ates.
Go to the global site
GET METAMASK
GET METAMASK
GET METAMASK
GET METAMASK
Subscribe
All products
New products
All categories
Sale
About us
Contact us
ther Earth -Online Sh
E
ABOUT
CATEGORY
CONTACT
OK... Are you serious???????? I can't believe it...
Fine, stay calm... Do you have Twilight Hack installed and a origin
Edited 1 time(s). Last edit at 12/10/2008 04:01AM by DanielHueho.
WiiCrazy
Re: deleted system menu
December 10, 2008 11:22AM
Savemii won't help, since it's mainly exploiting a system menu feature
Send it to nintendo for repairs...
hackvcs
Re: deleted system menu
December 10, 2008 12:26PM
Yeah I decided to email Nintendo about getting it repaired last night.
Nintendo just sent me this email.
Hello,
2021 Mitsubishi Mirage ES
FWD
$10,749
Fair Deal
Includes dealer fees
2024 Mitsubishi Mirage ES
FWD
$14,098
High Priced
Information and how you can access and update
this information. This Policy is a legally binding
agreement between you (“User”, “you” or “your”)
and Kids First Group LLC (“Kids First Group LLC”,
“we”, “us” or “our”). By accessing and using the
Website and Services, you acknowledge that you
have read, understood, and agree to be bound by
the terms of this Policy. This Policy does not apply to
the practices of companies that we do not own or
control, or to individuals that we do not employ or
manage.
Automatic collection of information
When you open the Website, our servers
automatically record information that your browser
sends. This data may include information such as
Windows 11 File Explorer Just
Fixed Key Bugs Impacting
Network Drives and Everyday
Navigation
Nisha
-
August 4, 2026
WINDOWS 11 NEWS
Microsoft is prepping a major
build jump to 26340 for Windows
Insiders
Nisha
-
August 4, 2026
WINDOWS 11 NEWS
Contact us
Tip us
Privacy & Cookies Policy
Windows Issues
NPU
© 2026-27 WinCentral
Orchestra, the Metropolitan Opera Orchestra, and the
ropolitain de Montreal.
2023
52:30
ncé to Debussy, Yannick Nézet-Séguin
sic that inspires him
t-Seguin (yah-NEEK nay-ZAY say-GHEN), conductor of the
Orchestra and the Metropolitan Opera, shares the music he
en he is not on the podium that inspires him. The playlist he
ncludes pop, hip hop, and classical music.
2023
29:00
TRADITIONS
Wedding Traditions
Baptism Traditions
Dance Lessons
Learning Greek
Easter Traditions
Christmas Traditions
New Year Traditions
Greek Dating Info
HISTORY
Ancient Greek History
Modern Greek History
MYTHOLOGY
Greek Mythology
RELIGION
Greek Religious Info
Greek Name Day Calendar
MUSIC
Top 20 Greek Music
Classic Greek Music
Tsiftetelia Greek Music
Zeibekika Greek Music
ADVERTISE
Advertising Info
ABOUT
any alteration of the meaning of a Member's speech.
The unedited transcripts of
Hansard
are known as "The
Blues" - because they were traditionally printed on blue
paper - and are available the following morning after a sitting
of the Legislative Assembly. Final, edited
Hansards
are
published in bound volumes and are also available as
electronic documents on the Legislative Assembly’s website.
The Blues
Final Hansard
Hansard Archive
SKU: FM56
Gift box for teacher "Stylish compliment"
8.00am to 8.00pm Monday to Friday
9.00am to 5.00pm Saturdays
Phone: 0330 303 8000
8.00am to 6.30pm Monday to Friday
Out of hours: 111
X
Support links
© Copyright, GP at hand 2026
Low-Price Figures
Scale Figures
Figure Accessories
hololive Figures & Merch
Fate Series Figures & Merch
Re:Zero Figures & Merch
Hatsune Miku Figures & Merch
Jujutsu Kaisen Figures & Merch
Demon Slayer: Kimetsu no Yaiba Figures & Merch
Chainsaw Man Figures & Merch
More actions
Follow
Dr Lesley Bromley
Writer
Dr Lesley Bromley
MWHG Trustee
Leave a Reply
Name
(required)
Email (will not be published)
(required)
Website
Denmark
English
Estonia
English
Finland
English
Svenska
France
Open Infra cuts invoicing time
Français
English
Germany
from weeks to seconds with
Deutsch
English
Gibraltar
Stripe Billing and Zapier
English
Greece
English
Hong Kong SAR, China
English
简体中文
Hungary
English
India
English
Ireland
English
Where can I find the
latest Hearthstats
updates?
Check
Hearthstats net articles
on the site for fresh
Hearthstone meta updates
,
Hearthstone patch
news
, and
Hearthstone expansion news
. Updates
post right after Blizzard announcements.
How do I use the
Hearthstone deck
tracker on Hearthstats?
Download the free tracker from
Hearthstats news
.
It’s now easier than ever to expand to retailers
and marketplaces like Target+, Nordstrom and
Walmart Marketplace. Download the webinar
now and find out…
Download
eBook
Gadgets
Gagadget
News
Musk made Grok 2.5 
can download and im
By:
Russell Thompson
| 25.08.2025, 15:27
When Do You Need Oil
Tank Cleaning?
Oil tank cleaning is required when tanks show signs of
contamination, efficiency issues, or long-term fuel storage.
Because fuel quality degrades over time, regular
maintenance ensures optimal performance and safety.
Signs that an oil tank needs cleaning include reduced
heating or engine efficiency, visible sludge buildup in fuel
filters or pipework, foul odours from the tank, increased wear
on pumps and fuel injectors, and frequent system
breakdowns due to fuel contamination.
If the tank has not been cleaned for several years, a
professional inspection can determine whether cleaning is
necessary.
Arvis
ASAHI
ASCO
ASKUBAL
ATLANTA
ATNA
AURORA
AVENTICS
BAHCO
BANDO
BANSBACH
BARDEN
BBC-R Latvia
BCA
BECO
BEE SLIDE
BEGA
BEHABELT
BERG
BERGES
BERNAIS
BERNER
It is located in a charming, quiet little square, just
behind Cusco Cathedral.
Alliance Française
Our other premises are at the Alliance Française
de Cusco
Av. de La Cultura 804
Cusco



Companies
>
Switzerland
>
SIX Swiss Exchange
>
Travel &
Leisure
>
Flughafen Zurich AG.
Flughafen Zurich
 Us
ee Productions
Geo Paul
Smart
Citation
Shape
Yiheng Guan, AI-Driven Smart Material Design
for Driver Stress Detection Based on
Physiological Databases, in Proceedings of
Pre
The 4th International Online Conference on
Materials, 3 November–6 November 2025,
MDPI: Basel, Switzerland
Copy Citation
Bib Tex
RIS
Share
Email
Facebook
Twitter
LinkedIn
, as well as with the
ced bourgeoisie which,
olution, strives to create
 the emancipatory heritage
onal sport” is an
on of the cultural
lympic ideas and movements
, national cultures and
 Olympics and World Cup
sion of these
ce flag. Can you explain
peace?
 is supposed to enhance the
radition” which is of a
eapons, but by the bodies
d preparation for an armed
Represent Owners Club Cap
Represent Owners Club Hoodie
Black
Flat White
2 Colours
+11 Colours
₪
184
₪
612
_____
## Exercise
In the listing above, please copy exactly the lines from the first through the one that contains "have read, understood, and", and no others.

## Completed exercise
ates.
Go to the global site
GET METAMASK
GET METAMASK
GET METAMASK
GET METAMASK
Subscribe
All products
New products
All categories
Sale
About us
Contact us
ther Earth -Online Sh
E
ABOUT
CATEGORY
CONTACT
OK... Are you serious???????? I can't believe it...
Fine, stay calm... Do you have Twilight Hack installed and a origin
Edited 1 time(s). Last edit at 12/10/2008 04:01AM by DanielHueho.
WiiCrazy
Re: deleted system menu
December 10, 2008 11:22AM
Savemii won't help, since it's mainly exploiting a system menu feature
Send it to nintendo for repairs...
hackvcs
Re: deleted system menu
December 10, 2008 12:26PM
Yeah I decided to email Nintendo about getting it repaired last night.
Nintendo just sent me this email.
Hello,
2021 Mitsubishi Mirage ES
FWD
$10,749
Fair Deal
Includes dealer fees
2024 Mitsubishi Mirage ES
FWD
$14,098
High Priced
Information and how you can access and update
this information. This Policy is a legally binding
agreement between you (“User”, “you” or “your”)
and Kids First Group LLC (“Kids First Group LLC”,
“we”, “us” or “our”). By accessing and using the
Website and Services, you acknowledge that you
have read, understood, and agree to be bound by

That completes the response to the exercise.